| Problem to work on |
Go through the material under this sentence. Return every line holding "center".

| Provided data |
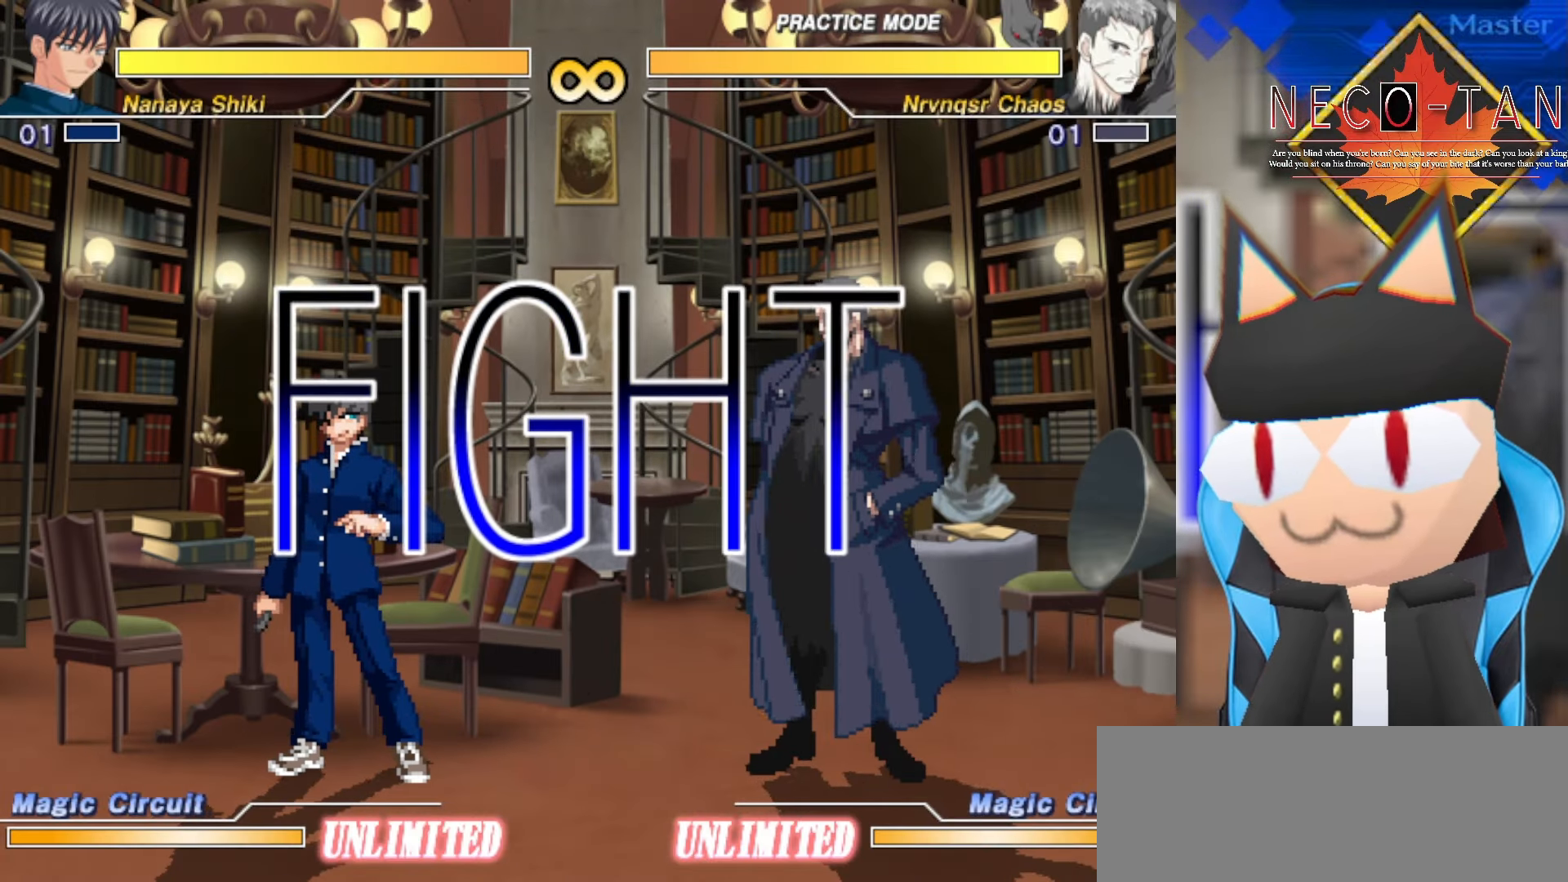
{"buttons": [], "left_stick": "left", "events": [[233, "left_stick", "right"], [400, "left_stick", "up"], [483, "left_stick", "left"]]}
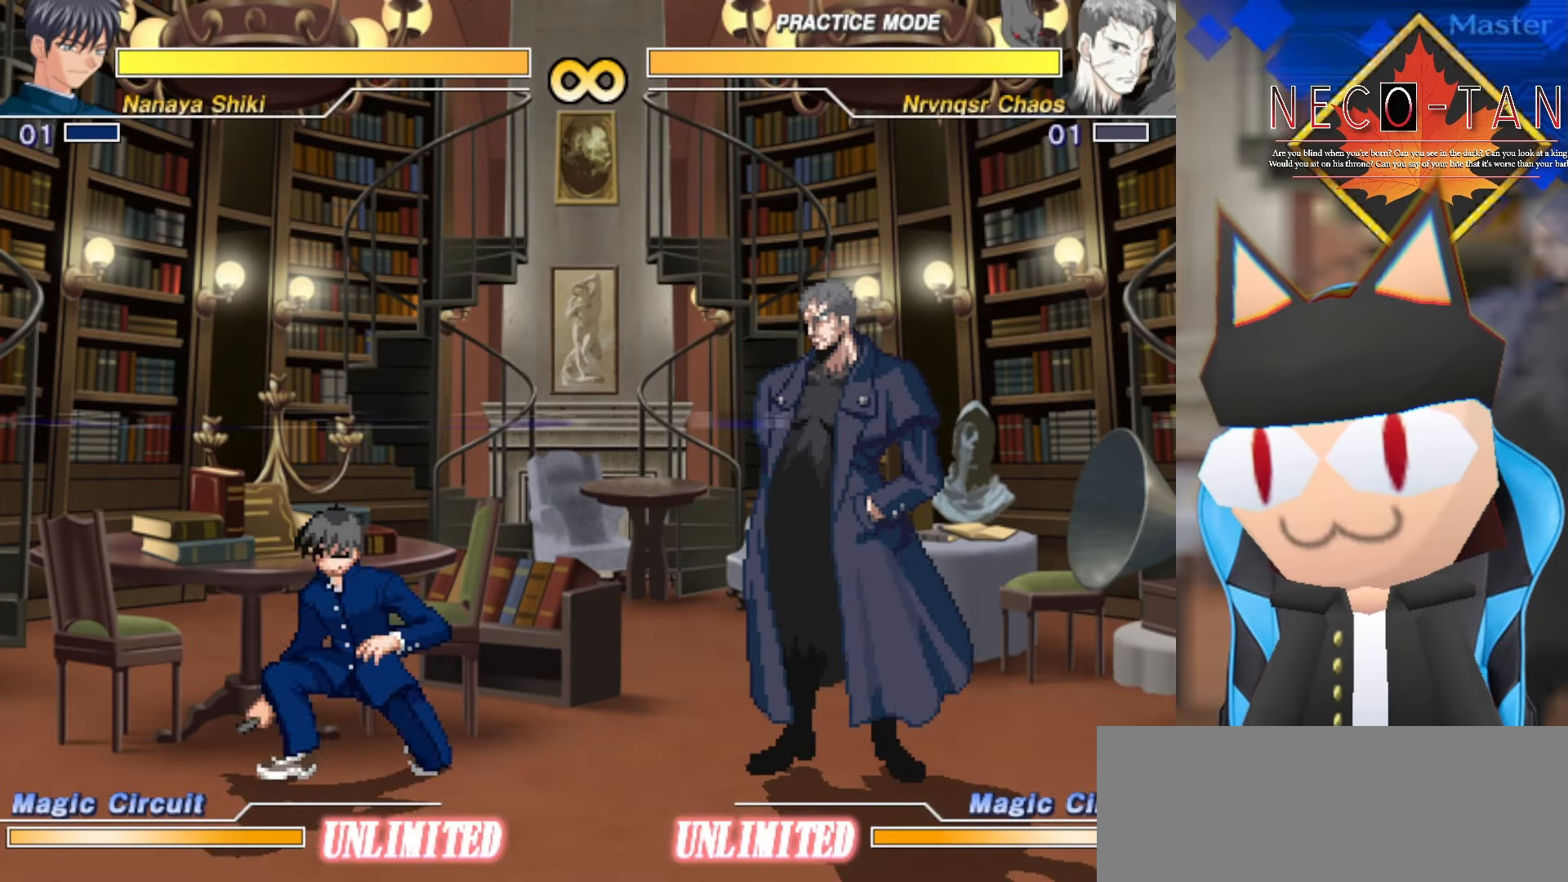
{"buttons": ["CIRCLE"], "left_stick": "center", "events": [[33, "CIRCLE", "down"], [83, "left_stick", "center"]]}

--

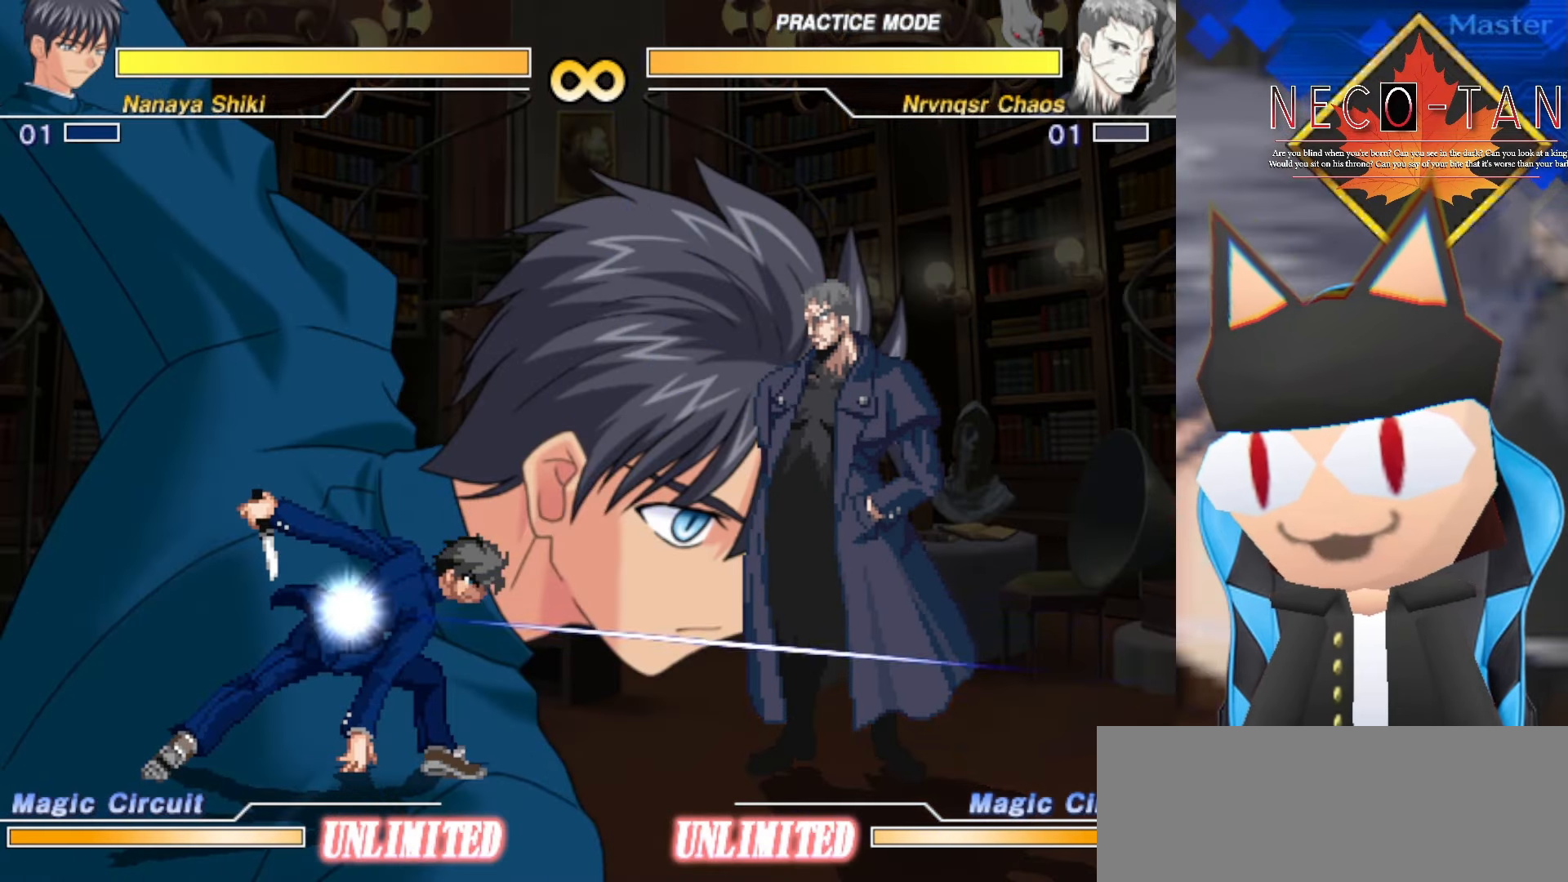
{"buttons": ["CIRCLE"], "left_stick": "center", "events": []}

| Expected output |
{"buttons": ["CIRCLE"], "left_stick": "center", "events": [[33, "CIRCLE", "down"], [83, "left_stick", "center"]]}
{"buttons": ["CIRCLE"], "left_stick": "center", "events": []}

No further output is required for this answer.